■ **TASK INSTRUCTIONS**: When you reach a picture, pass over it; every other part of the records should be transcribed word for word.

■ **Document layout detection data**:
Segment Open
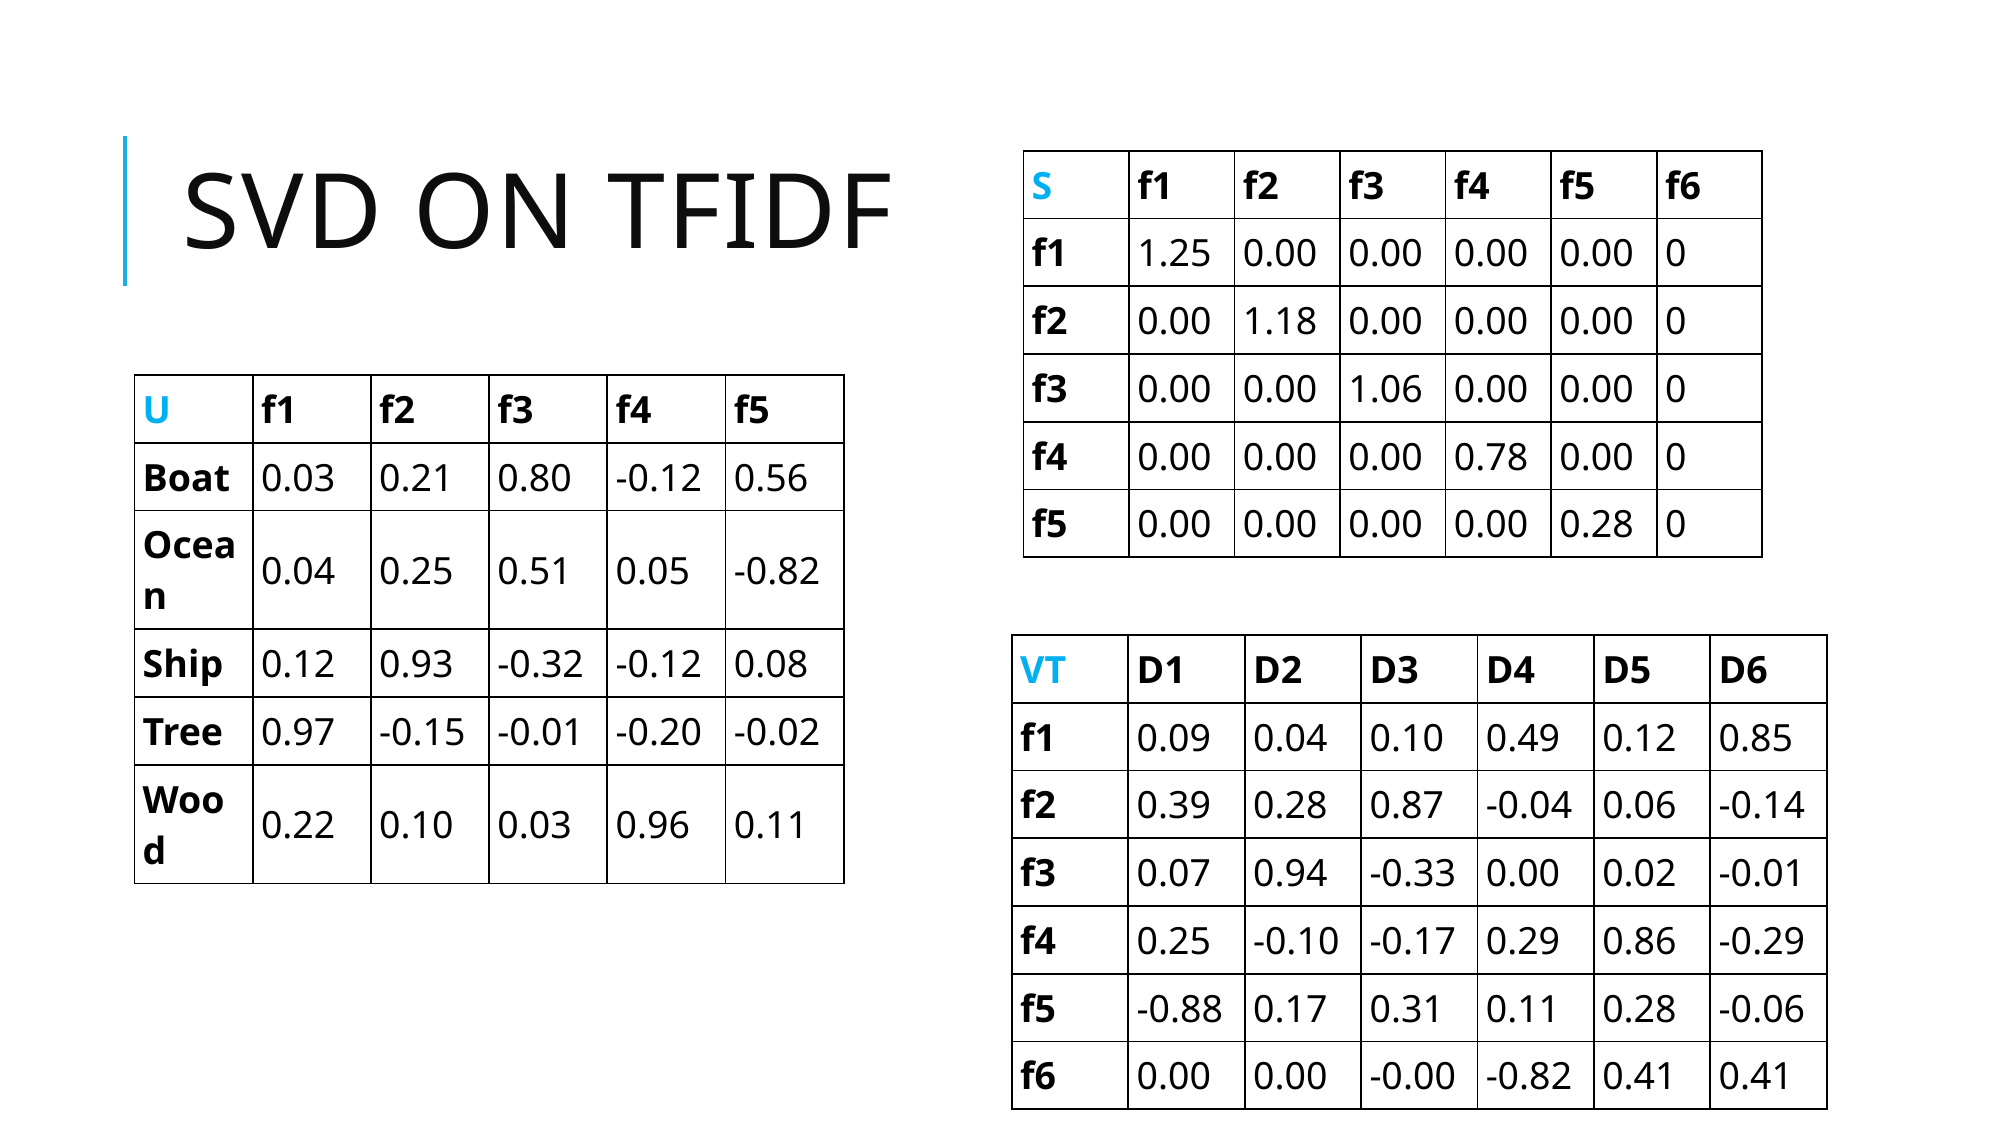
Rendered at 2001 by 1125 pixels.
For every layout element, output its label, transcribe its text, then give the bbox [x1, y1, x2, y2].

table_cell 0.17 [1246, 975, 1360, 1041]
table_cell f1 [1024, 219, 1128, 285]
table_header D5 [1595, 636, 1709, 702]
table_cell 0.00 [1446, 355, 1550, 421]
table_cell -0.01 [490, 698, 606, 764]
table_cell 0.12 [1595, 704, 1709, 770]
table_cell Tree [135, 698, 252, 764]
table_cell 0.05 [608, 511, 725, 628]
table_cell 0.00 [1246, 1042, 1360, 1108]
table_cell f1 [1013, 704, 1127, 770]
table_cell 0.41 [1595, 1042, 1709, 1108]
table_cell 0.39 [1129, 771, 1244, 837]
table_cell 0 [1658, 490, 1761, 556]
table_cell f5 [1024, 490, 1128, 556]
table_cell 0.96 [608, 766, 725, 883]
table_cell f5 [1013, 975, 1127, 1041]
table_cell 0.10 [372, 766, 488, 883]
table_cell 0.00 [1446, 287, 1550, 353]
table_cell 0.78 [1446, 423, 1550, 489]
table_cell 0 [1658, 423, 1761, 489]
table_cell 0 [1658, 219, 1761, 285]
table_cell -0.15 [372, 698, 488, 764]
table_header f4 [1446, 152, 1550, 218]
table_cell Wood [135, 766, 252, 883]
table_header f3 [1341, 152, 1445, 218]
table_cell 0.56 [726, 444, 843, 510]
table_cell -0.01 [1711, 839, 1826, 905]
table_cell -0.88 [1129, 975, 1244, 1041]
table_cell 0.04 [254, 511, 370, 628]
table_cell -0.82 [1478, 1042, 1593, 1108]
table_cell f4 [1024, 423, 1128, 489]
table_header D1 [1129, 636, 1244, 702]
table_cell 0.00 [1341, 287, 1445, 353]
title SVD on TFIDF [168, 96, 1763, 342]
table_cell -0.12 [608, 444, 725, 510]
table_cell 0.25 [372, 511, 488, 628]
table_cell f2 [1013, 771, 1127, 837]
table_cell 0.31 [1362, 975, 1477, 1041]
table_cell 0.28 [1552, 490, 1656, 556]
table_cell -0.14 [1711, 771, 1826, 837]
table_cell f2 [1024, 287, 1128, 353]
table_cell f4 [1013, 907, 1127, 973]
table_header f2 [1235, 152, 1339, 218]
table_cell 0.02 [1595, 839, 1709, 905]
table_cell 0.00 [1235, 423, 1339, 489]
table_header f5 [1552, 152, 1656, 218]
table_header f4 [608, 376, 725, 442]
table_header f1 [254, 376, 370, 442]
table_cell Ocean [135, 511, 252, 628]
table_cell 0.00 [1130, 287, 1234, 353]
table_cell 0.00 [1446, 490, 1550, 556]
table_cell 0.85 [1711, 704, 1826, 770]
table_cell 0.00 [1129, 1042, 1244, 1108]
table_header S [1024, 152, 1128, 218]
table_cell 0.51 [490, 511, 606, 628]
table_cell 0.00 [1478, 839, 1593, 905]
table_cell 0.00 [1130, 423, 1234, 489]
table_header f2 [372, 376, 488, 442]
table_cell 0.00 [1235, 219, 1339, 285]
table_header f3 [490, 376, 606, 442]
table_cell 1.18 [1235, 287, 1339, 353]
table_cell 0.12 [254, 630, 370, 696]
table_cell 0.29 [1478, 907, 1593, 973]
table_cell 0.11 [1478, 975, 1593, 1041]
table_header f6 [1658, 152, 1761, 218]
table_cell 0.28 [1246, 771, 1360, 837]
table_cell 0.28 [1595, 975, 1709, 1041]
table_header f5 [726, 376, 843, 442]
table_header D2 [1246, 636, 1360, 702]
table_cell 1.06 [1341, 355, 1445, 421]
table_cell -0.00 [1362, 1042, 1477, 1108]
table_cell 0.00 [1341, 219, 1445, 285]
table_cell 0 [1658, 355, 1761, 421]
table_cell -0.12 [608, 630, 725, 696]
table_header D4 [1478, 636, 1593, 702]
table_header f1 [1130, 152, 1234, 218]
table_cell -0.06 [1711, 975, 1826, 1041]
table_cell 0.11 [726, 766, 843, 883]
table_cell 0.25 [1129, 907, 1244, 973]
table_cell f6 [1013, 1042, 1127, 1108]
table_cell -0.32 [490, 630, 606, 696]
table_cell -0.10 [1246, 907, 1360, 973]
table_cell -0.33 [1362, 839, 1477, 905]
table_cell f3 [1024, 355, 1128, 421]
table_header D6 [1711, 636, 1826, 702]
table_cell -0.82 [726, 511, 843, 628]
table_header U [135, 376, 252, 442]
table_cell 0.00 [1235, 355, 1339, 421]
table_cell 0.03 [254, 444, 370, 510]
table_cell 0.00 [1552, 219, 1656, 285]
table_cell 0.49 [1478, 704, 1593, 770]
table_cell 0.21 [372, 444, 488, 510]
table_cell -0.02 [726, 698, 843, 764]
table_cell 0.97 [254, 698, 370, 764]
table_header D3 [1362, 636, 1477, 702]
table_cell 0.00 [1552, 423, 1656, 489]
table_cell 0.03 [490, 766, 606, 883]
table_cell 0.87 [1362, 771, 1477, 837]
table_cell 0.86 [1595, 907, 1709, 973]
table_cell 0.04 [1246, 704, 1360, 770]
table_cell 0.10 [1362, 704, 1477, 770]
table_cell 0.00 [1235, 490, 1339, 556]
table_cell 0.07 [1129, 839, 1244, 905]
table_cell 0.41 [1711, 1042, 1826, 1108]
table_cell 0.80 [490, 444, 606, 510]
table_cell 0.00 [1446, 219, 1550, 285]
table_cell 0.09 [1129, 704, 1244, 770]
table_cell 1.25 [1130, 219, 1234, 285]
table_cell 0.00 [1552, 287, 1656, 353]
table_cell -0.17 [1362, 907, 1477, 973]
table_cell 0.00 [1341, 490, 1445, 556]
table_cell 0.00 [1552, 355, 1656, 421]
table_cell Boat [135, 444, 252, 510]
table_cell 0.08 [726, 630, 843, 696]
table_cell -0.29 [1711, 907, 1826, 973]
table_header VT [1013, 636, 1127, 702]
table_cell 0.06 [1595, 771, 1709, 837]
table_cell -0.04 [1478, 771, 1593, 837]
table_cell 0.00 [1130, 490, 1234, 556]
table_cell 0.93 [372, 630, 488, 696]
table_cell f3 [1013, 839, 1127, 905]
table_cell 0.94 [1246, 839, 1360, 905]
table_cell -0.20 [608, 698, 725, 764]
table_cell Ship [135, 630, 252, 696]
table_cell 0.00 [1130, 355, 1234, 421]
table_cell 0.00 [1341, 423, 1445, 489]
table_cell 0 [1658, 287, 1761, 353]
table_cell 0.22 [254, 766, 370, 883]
Segment Closed
■ **OUTPUT**:
Rendered at 2001 by 1125 pixels.
For every layout element, output its label, transcribe its text, then give the bbox [x1, y1, x2, y2].

table_cell 0.17 [1246, 975, 1360, 1041]
table_cell f1 [1024, 219, 1128, 285]
table_header D5 [1595, 636, 1709, 702]
table_cell 0.00 [1446, 355, 1550, 421]
table_cell -0.01 [490, 698, 606, 764]
table_cell 0.12 [1595, 704, 1709, 770]
table_cell Tree [135, 698, 252, 764]
table_cell 0.05 [608, 511, 725, 628]
table_cell 0.00 [1246, 1042, 1360, 1108]
table_cell f1 [1013, 704, 1127, 770]
table_cell 0.41 [1595, 1042, 1709, 1108]
table_cell 0.39 [1129, 771, 1244, 837]
table_cell 0 [1658, 490, 1761, 556]
table_cell f5 [1024, 490, 1128, 556]
table_cell 0.96 [608, 766, 725, 883]
table_cell f5 [1013, 975, 1127, 1041]
table_cell 0.10 [372, 766, 488, 883]
table_cell 0.00 [1446, 287, 1550, 353]
table_cell 0.78 [1446, 423, 1550, 489]
table_cell 0 [1658, 423, 1761, 489]
table_cell 0 [1658, 219, 1761, 285]
table_cell -0.15 [372, 698, 488, 764]
table_header f4 [1446, 152, 1550, 218]
table_cell Wood [135, 766, 252, 883]
table_header f3 [1341, 152, 1445, 218]
table_cell 0.56 [726, 444, 843, 510]
table_cell -0.01 [1711, 839, 1826, 905]
table_cell -0.88 [1129, 975, 1244, 1041]
table_cell 0.04 [254, 511, 370, 628]
table_cell -0.82 [1478, 1042, 1593, 1108]
table_cell f4 [1024, 423, 1128, 489]
table_header D1 [1129, 636, 1244, 702]
table_cell 0.00 [1341, 287, 1445, 353]
title SVD on TFIDF [168, 96, 1763, 342]
table_cell -0.12 [608, 444, 725, 510]
table_cell 0.25 [372, 511, 488, 628]
table_cell f2 [1013, 771, 1127, 837]
table_cell 0.31 [1362, 975, 1477, 1041]
table_cell 0.28 [1552, 490, 1656, 556]
table_cell -0.14 [1711, 771, 1826, 837]
table_cell f2 [1024, 287, 1128, 353]
table_cell f4 [1013, 907, 1127, 973]
table_header f2 [1235, 152, 1339, 218]
table_cell 0.02 [1595, 839, 1709, 905]
table_cell 0.00 [1235, 423, 1339, 489]
table_header f5 [1552, 152, 1656, 218]
table_header f4 [608, 376, 725, 442]
table_header f1 [254, 376, 370, 442]
table_cell Ocean [135, 511, 252, 628]
table_cell 0.00 [1130, 287, 1234, 353]
table_cell 0.00 [1446, 490, 1550, 556]
table_cell 0.85 [1711, 704, 1826, 770]
table_cell 0.00 [1129, 1042, 1244, 1108]
table_header S [1024, 152, 1128, 218]
table_cell 0.51 [490, 511, 606, 628]
table_cell 0.00 [1478, 839, 1593, 905]
table_cell 0.00 [1130, 423, 1234, 489]
table_header f2 [372, 376, 488, 442]
table_cell 0.00 [1235, 219, 1339, 285]
table_header f3 [490, 376, 606, 442]
table_cell 1.18 [1235, 287, 1339, 353]
table_cell 0.12 [254, 630, 370, 696]
table_cell 0.29 [1478, 907, 1593, 973]
table_cell 0.11 [1478, 975, 1593, 1041]
table_header f6 [1658, 152, 1761, 218]
table_cell 0.28 [1246, 771, 1360, 837]
table_cell 0.28 [1595, 975, 1709, 1041]
table_header f5 [726, 376, 843, 442]
table_header D2 [1246, 636, 1360, 702]
table_cell 1.06 [1341, 355, 1445, 421]
table_cell -0.00 [1362, 1042, 1477, 1108]
table_cell 0.00 [1341, 219, 1445, 285]
table_cell 0 [1658, 355, 1761, 421]
table_cell -0.12 [608, 630, 725, 696]
table_header D4 [1478, 636, 1593, 702]
table_header f1 [1130, 152, 1234, 218]
table_cell -0.06 [1711, 975, 1826, 1041]
table_cell 0.11 [726, 766, 843, 883]
table_cell 0.25 [1129, 907, 1244, 973]
table_cell f6 [1013, 1042, 1127, 1108]
table_cell -0.32 [490, 630, 606, 696]
table_cell -0.10 [1246, 907, 1360, 973]
table_cell -0.33 [1362, 839, 1477, 905]
table_cell f3 [1024, 355, 1128, 421]
table_header D6 [1711, 636, 1826, 702]
table_cell -0.82 [726, 511, 843, 628]
table_header U [135, 376, 252, 442]
table_cell 0.00 [1235, 355, 1339, 421]
table_cell 0.03 [254, 444, 370, 510]
table_cell 0.00 [1552, 219, 1656, 285]
table_cell 0.49 [1478, 704, 1593, 770]
table_cell 0.21 [372, 444, 488, 510]
table_cell -0.02 [726, 698, 843, 764]
table_cell 0.97 [254, 698, 370, 764]
table_header D3 [1362, 636, 1477, 702]
table_cell 0.00 [1552, 423, 1656, 489]
table_cell 0.03 [490, 766, 606, 883]
table_cell 0.87 [1362, 771, 1477, 837]
table_cell 0.86 [1595, 907, 1709, 973]
table_cell 0.04 [1246, 704, 1360, 770]
table_cell 0.10 [1362, 704, 1477, 770]
table_cell 0.00 [1235, 490, 1339, 556]
table_cell 0.07 [1129, 839, 1244, 905]
table_cell 0.41 [1711, 1042, 1826, 1108]
table_cell 0.80 [490, 444, 606, 510]
table_cell 0.00 [1446, 219, 1550, 285]
table_cell 0.09 [1129, 704, 1244, 770]
table_cell 1.25 [1130, 219, 1234, 285]
table_cell 0.00 [1552, 287, 1656, 353]
table_cell -0.17 [1362, 907, 1477, 973]
table_cell 0.00 [1341, 490, 1445, 556]
table_cell 0.00 [1552, 355, 1656, 421]
table_cell Boat [135, 444, 252, 510]
table_cell 0.08 [726, 630, 843, 696]
table_cell -0.29 [1711, 907, 1826, 973]
table_header VT [1013, 636, 1127, 702]
table_cell 0.06 [1595, 771, 1709, 837]
table_cell -0.04 [1478, 771, 1593, 837]
table_cell 0.00 [1130, 490, 1234, 556]
table_cell 0.93 [372, 630, 488, 696]
table_cell f3 [1013, 839, 1127, 905]
table_cell 0.94 [1246, 839, 1360, 905]
table_cell -0.20 [608, 698, 725, 764]
table_cell Ship [135, 630, 252, 696]
table_cell 0.00 [1130, 355, 1234, 421]
table_cell 0.00 [1341, 423, 1445, 489]
table_cell 0 [1658, 287, 1761, 353]
table_cell 0.22 [254, 766, 370, 883]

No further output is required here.